Zu langsames Einfrieren ist ein übliches Szenario in der Gastronomie. Wenn hier eingefroren wird, dann meist in dem einen verfügbaren Lagertiefkühler. Die Temperatur liegt meist um – 18 °C. Das Gerät wird aber im laufenden Betrieb durch das Rein- und Rausnehmen von Ware immer wieder geöffnet, wodurch die tatsächliche Einfriertemperatur für das Fleisch noch höher ist. Wird in der geschlossenen Originalverpackung eingefroren, wird das Eindringen der Kälte zusätzlich erschwert.
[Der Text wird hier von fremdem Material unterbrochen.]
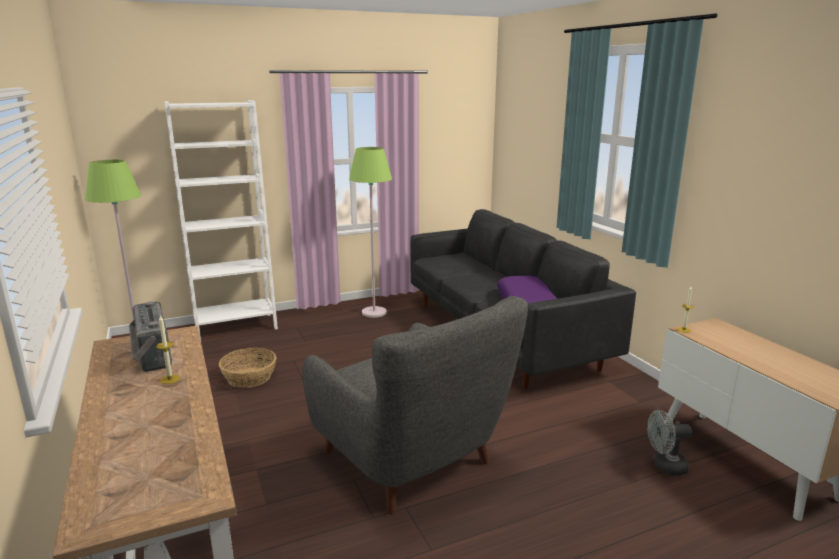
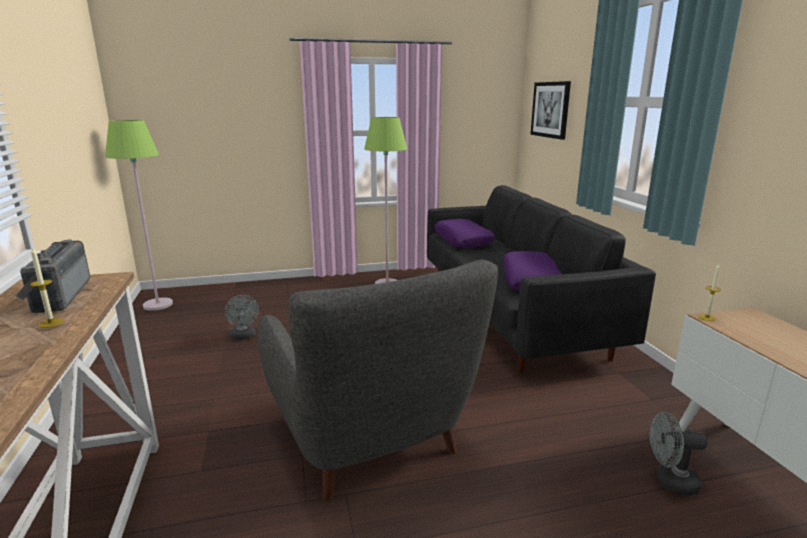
camera: 10 degrees right, 0 degrees up
white bookcase [165,100,278,340] -> none
basket [219,348,276,388] -> grey fan [225,295,259,340]
none -> purple pillow [434,219,495,247]
none -> picture [530,81,571,140]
Hinzu kommt, dass oftmals große Fleischstücke eingefroren werden, anstatt die Ware vorab zu portionieren. Offensichtlich hat dieses übliche Vorgehen den Ruf von tiefgekühlter Ware geschädigt. Aber Plasmolyse muss nicht sein. Gegenmaßnahme: Schockfrieren bei möglichst tiefen Temperaturen. Wir haben getestet: Zwei Rinderfilets gleicher Herkunft mit dem gleichen Reifegrad. Eines schockgefroren bei – 50 °C, das andere regulär bei +2 °C gelagert. Nach dem Auftauen des gefrorenen Filets ergab der Abtropftest das exakt gleiche Ergebnis. TK-Ware muss nicht trocken sein. Aber warum ist TK-Ware oft zäh? Wieder ist der Prozess schuld. Reguläres TK-Fleisch wird direkt nach der Schlachtung eingefroren. Im eingefrorenen Zustand kann die Ware nicht weiterreifen, da die Enzyme, die das Weichmachen des Fleisches betreiben, durch die zu niedrigen Temperatur ihre Arbeit einstellen. Lässt man das Fleisch aber erst reifen und friert es dann ein, ist das aufgetaute Fleisch so zart, wie man es von der beschafften Warenqualität erwartet. Das Zauberwort heißt hier „Ex-Chilled-Ware“.